→ **ENTRIES SHOWN**
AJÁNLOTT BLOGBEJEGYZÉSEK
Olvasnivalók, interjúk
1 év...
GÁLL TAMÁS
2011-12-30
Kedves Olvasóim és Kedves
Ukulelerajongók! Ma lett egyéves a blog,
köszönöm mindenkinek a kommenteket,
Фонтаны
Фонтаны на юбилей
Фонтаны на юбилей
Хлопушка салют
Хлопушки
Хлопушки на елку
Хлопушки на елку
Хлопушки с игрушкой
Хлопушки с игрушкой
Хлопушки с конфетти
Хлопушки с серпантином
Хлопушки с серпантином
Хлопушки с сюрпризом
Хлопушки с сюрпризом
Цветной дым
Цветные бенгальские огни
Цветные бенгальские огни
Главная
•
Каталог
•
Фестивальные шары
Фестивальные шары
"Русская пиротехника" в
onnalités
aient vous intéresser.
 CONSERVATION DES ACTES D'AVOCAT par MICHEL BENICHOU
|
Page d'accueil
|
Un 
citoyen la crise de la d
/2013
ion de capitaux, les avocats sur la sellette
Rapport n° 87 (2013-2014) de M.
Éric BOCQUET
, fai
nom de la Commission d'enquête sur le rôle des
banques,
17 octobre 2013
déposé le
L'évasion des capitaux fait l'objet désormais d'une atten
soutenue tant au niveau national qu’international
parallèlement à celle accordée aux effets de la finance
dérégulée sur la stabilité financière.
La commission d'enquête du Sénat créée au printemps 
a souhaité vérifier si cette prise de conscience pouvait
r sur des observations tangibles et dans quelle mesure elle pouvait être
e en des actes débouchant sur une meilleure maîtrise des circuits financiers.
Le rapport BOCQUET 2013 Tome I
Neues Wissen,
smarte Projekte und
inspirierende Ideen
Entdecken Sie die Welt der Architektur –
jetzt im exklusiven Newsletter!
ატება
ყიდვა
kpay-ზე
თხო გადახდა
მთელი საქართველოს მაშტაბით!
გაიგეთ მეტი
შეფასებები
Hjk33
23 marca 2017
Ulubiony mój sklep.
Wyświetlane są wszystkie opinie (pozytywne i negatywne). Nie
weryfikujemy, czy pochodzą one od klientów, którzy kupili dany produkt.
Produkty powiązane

---

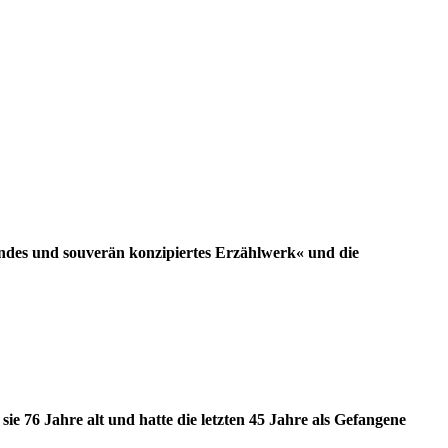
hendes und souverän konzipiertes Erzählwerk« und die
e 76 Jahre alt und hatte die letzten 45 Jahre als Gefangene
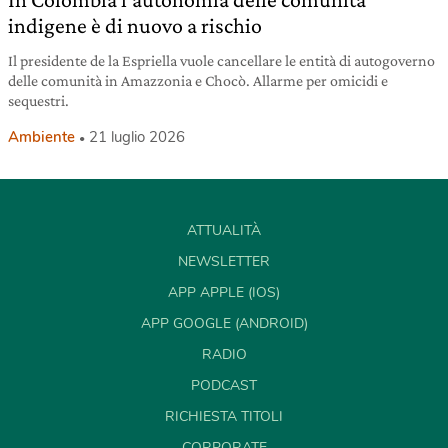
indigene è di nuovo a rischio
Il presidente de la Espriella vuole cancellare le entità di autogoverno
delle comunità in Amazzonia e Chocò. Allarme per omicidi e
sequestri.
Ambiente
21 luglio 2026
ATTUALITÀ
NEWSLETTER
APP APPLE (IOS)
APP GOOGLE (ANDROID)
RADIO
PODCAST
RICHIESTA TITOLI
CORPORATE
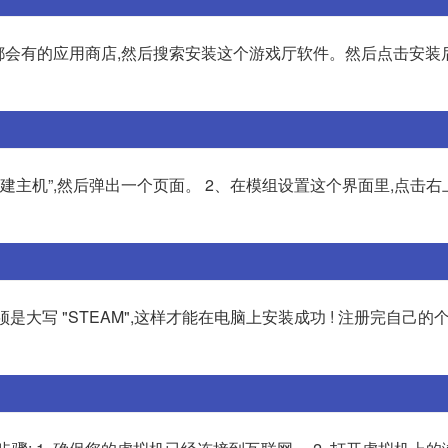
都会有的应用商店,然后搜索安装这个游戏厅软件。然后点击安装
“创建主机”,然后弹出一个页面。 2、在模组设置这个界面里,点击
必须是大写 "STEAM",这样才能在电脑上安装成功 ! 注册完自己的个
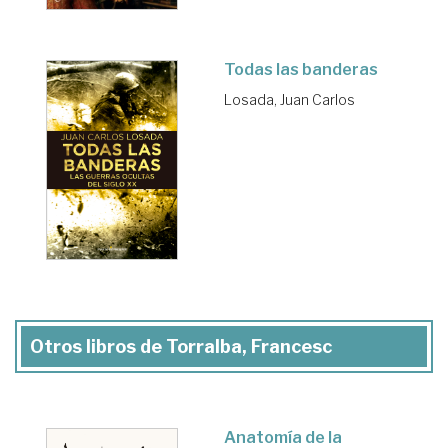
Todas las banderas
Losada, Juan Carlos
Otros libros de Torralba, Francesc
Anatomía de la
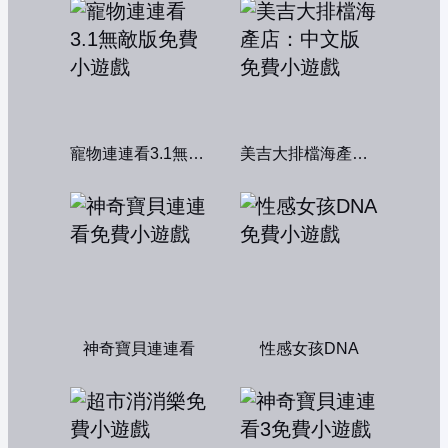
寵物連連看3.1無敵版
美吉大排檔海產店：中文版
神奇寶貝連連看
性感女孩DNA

→ **WHAT THE TASK ASKS**
Set out as a numbered list the lines in the rows above, starting with the line that contains "AJÁNLOTT BLOGBEJEGYZÉSEK" and going on through the line that contains "Wyświetlane są wszystkie". Leave out blank lines.

→ **RESULT**
1. AJÁNLOTT BLOGBEJEGYZÉSEK
2. Olvasnivalók, interjúk
3. 1 év...
4. GÁLL TAMÁS
5. 2011-12-30
6. Kedves Olvasóim és Kedves
7. Ukulelerajongók! Ma lett egyéves a blog,
8. köszönöm mindenkinek a kommenteket,
9. Фонтаны
10. Фонтаны на юбилей
11. Фонтаны на юбилей
12. Хлопушка салют
13. Хлопушки
14. Хлопушки на елку
15. Хлопушки на елку
16. Хлопушки с игрушкой
17. Хлопушки с игрушкой
18. Хлопушки с конфетти
19. Хлопушки с серпантином
20. Хлопушки с серпантином
21. Хлопушки с сюрпризом
22. Хлопушки с сюрпризом
23. Цветной дым
24. Цветные бенгальские огни
25. Цветные бенгальские огни
26. Главная
27. •
28. Каталог
29. •
30. Фестивальные шары
31. Фестивальные шары
32. "Русская пиротехника" в
33. onnalités
34. aient vous intéresser.
35.  CONSERVATION DES ACTES D'AVOCAT par MICHEL BENICHOU
36. |
37. Page d'accueil
38. |
39. Un 
40. citoyen la crise de la d
41. /2013
42. ion de capitaux, les avocats sur la sellette
43. Rapport n° 87 (2013-2014) de M.
44. Éric BOCQUET
45. , fai
46. nom de la Commission d'enquête sur le rôle des
47. banques,
48. 17 octobre 2013
49. déposé le
50. L'évasion des capitaux fait l'objet désormais d'une atten
51. soutenue tant au niveau national qu’international
52. parallèlement à celle accordée aux effets de la finance
53. dérégulée sur la stabilité financière.
54. La commission d'enquête du Sénat créée au printemps 
55. a souhaité vérifier si cette prise de conscience pouvait
56. r sur des observations tangibles et dans quelle mesure elle pouvait être
57. e en des actes débouchant sur une meilleure maîtrise des circuits financiers.
58. Le rapport BOCQUET 2013 Tome I
59. Neues Wissen,
60. smarte Projekte und
61. inspirierende Ideen
62. Entdecken Sie die Welt der Architektur –
63. jetzt im exklusiven Newsletter!
64. ატება
65. ყიდვა
66. kpay-ზე
67. თხო გადახდა
68. მთელი საქართველოს მაშტაბით!
69. გაიგეთ მეტი
70. შეფასებები
71. Hjk33
72. 23 marca 2017
73. Ulubiony mój sklep.
74. Wyświetlane są wszystkie opinie (pozytywne i negatywne). Nie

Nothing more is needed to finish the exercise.